Analia Saban will give a comprehensive lecture about her art practice during the last 16 years, since her days as a graduate student until today. Through her work, she will speak about her interest in materiality, technology, and how the history of materials influences Art History.

This lecture is made possible by a collaboration between the School of Art Visiting Artist and Lecture Series and the University of Arizona Museum of Art exhibition The Art of Food: From the Collections of Jordan D. Schnitzer and His Family Foundation.
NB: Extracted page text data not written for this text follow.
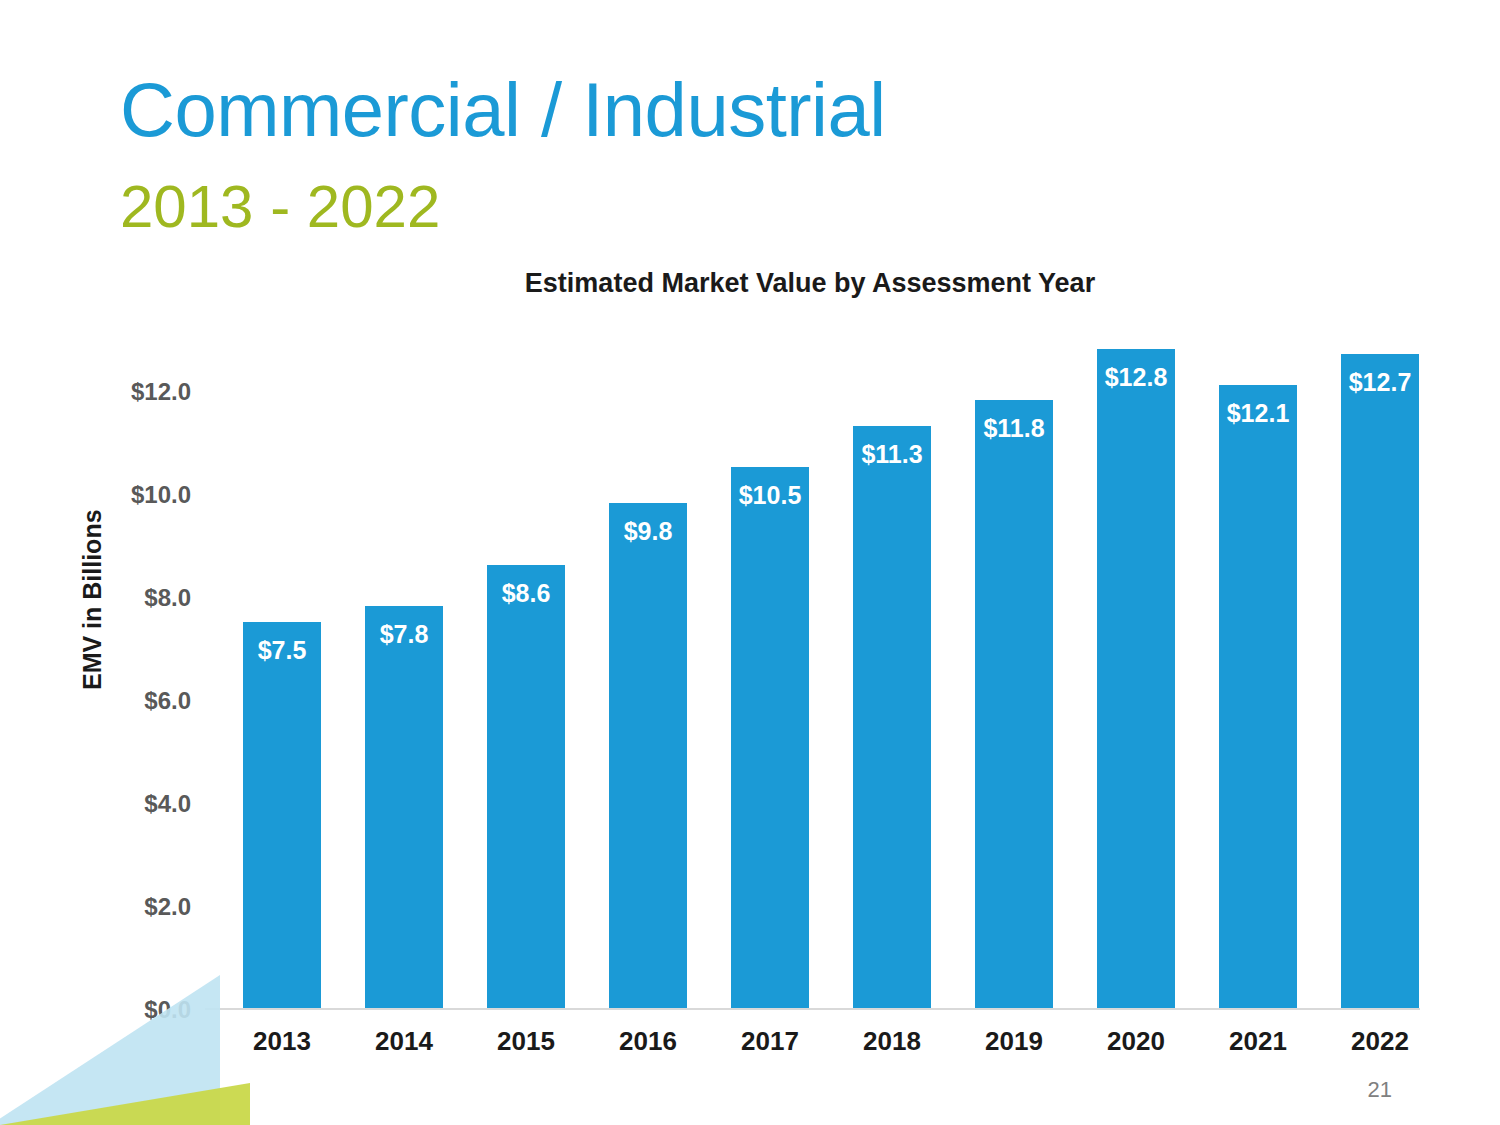Commercial / Industrial
2013 - 2022
Estimated Market Value by Assessment Year
EMV in Billions
$0.0
$2.0
$4.0
$6.0
$8.0
$10.0
$12.0
$7.5 2013
$7.8 2014
$8.6 2015
$9.8 2016
$10.5 2017
$11.3 2018
$11.8 2019
$12.8 2020
$12.1 2021
$12.7 2022
21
Motherboard #4 2020 Ink on computer circuit board 11 1/8 x 10 7/8 x 1 5/8 inches

Analia Saban dissects and reconfigures traditional notions of painting, often using the medium of paint as the subject itself. Blurring the lines between painting and sculpture, imagery and objecthood, her work frequently includes plays on art historical references and traditions. Paintings expand to sculptural forms and sculptures are presented in two dimensions, using the process of trial and error with new techniques and technology. Her unconventional methods such as unweaving paintings, laser-burning wood and canvas and molding forms in acrylic paint remain central to her practice as she continues to explore art-making processes and materials in relation to her daily experience. Dealing with issues of fragility, balance, technique and experimentation, Saban’s connection with everyday objects is at the forefront of her investigation of tangible materials and the metaphysical properties of artwork.

Born in 1980 in Buenos Aires, Argentina, Saban currently lives and works in Los Angeles. She received a BFA in Visual Arts from Loyola University in New Orleans in 2001, followed by an MFA in New Genres at the University of California in Los Angeles in 2005. Saban’s works are represented in the collections of the Hammer Museum at UCLA, Museum of Contemporary Art, and Los Angeles County Museum of Art in Los Angeles; Hessel Museum of Art at Bard College in New York; Norton Museum of Art in Florida; Centre Pompidou in Paris, Israel Museum in Jerusalem, among others.


The School of Art focuses on bringing renowned and diverse artists and scholars from around the world to our campus. These visitors bring their own unique influences to the program by engaging with community members, students, and faculty through salons, lectures, and exhibitions.